Sur les personnes âgées
  • La question des personnes hébergées dans certains établissements éduco-sanitaires et des contacts avec leurs familles est actuellement travaillée.
  • Il se tiendra vendredi le comité d’entente « avancée en âge » (représentants d’une quinzaine d’associations en charge de cette question) pour examiner cette question en détail.
Sur le déconfinement
  • Toute proposition afin de prolonger le déconfinement d’une partie de la population en fonction de l’âge et de l’état de santé pose des risques de discriminations. Il faudrait en démontrer la nécessité et la proportionnalité. Une mesure générale et systématique doit être écartée, sauf à reposer non pas sur une obligation mais sur la responsabilité individuelle.
  • S’il devait y avoir une obligation, il conviendrait d’adopter une nouvelle disposition législative complétant la loi d’état d’urgence sanitaire et qui prévoirait un avis médical pour empêcher toute discrimination.
Sur le tracking
  • Ce dispositif doit se faire sur la base du volontariat, les données recueillies ne doivent pas remonter sur une base centrale, ces données devront être supprimées et le dispositif doit faire l’objet d’un dispositif d’information.
  • De manière générale, tout système qui consiste à mettre de l’automaticité dans le traitement médical, préventif ou curatif, le droit fondamental du malade au consentement doit être écarté.
  • Il sera nécessaire de s’interroger sur l’édifice de la loi de 2002 sur le droit des malades, qui est une loi entrée dans nos principes fondamentaux et qui risque d’être remise en cause par l’utilisation des nouvelles technologies.
Sur la situation de la Justice
  • Il s’agit d’une « grande préoccupation ». Avec le confinement, le contrôle des mesures prises durant l’état d’urgence sanitaire a été amoindrie. Les principes mêmes de l’Etat de droit exigent que les mesures qui sont nécessaires, proportionnées, exceptionnelles et temporaires soient aussi contrôlées et fassent l’objet de recours.
  • L’absence de contradictoire est très préjudiciable et le fonctionnement ralenti des juridictions restreint la garantie du respect des droits.
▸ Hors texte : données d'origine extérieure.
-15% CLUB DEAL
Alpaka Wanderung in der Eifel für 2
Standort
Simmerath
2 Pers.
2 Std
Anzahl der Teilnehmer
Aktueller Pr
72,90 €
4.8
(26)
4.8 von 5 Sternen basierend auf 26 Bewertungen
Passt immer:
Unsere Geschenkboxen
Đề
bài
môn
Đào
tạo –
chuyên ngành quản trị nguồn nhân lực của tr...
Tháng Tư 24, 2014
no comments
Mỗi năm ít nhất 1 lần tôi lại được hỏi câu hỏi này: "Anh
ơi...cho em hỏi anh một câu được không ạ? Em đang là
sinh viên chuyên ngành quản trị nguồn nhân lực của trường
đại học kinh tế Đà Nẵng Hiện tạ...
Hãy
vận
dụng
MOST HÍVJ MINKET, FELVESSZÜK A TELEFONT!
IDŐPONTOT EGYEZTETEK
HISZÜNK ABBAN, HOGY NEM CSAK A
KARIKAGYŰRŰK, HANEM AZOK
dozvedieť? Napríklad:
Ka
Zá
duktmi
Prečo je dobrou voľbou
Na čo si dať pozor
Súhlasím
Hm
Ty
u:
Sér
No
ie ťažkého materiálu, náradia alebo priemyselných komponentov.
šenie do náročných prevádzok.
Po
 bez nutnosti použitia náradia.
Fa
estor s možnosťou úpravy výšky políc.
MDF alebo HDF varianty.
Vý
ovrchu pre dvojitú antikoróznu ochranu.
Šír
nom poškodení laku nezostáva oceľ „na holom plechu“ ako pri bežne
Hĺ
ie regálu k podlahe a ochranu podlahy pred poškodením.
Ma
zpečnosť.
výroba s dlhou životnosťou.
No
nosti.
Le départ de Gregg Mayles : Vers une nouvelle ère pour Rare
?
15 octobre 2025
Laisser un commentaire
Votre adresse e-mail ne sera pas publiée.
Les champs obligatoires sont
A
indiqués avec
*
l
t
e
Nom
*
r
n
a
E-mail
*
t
Sur la prolongation automatique des délais de détention provisoire
  • Elle est contradictoire avec la politique justifiée d’allègement de la population carcérale. Cette disposition n’apparaît pas justifiée et cohérente.
  • Si la possibilité d’une demande de remise en liberté est toujours possible, dans les faits, la situation actuelle de la Justice est considérablement embouteillée et n’assure pas pleinement ces recours.
  • Il serait intéressant que cette question puisse être posée au Conseil Constitutionnel sous une forme d’une QPC posée par un juge des libertés ou par une chambre d’instruction.
Sur le droit des étrangers
  • Le blocage des demandes d’asile du fait de la fermeture des guichets est une situation anormale et qui prive naturellement les droits fondamentaux de ces personnes.